When we break apart, I rest my forehead against his. “I choose you,” I whisper. “But Landon, I need you to understand something.”

He waits, eyes searching mine.

“The dominance—don’t take that away,” I say. “After what happened, I felt broken, cut off from myself. But with you, when you take the lead…” I falter, searching. “It makes me feel whole again. Like I’ve reclaimed what was stolen from me.

Understanding dawns in his eyes. “You want both,” he says. “Freedom and submission.”

“Yes.” I nod slowly. “In the world, I’ll be your equal. In bed, I’ll be whatever you want me to be.”

His lips curve into that familiar, wolfish smile, which sends heat coursing through me. “That,” he says, voice dropping lower, “I can definitely provide, little butterfly.”

I stare at our intertwined fingers, still processing the gravity of what we’ve discussed. I’m sitting beside a man who drugged me, carved his initials into my skin, and tonight killed to protect me. A man I should hate. A man I should fear.

A man I’ve fallen for.

How did this happen? When did terror and desire blur into something deeper?

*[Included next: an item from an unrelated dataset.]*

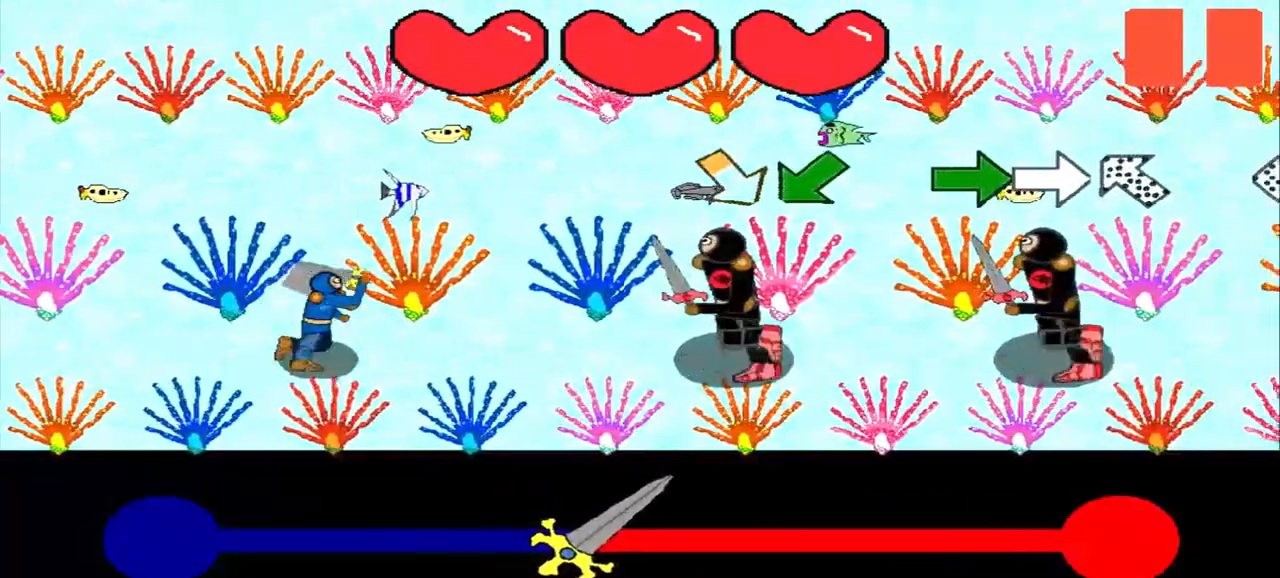
Gameplay with a controller (PlayStation layout); each line is a JSON object with the inputs held at the frame after it. "events" lists button and stick changes between this image and that frame as [ms after this image, input, new state], when the widget could be followed in between. Not read: L3 R3 right_stick.
{"buttons": [], "left_stick": "center", "events": [[42, "left_stick", "center"], [250, "left_stick", "down-left"], [458, "left_stick", "center"]]}
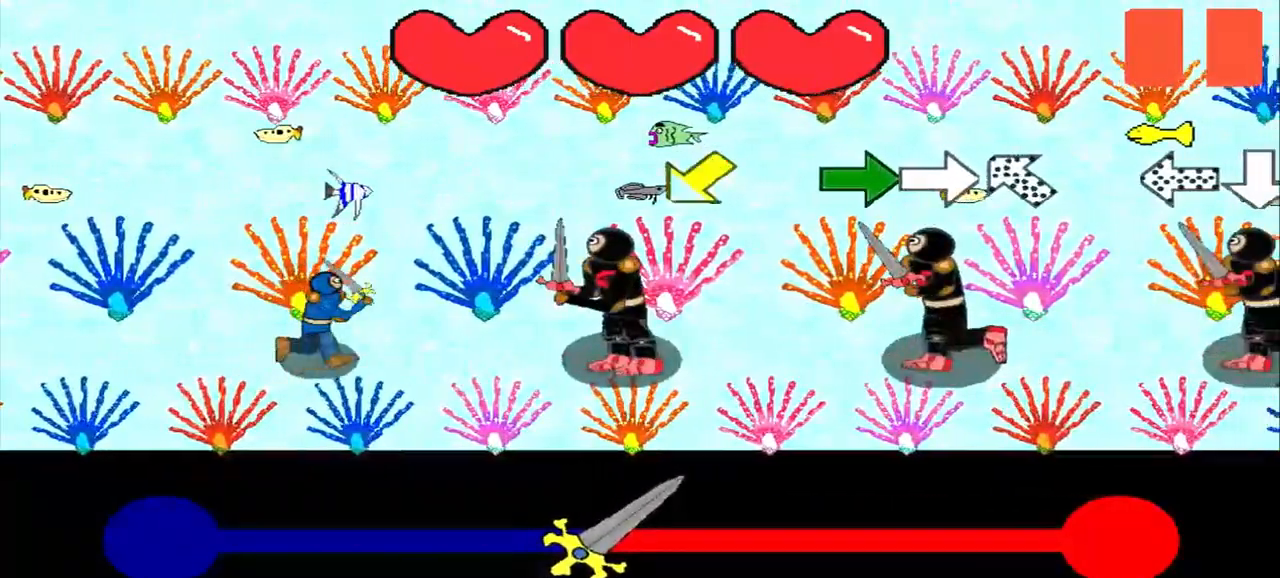
{"buttons": [], "left_stick": "center", "events": [[208, "left_stick", "down-left"], [333, "left_stick", "center"]]}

For weeks I’ve tried to fit Landon Blackwood into a box—psychopath, monster—but none of them fit anymore.

He’s still dangerous, still possessive, still steeped in darkness I can’t fully grasp.

Yet beneath it all, another layer waits. Real. Unshakable.

The strangest part is how clearly I see myself now.

The assault left me fractured, disconnected from myself.

I buried the part of me that craved submission, convinced it made me weak or broken.

But Landon dragged that part into the light, forced me to acknowledge it, to embrace it.

With him, I don’t have to pretend. My darkness recognizes his, calls to it, dances with it.

Maybe we’re both broken in complementary ways. His need to possess perfectly aligned with my need to be claimed. His darkness recognizing mine. Two damaged people finding their safe harbor in each other in a way that would horrify anyone looking in from the outside.

However, I feel more like myself than I have in years.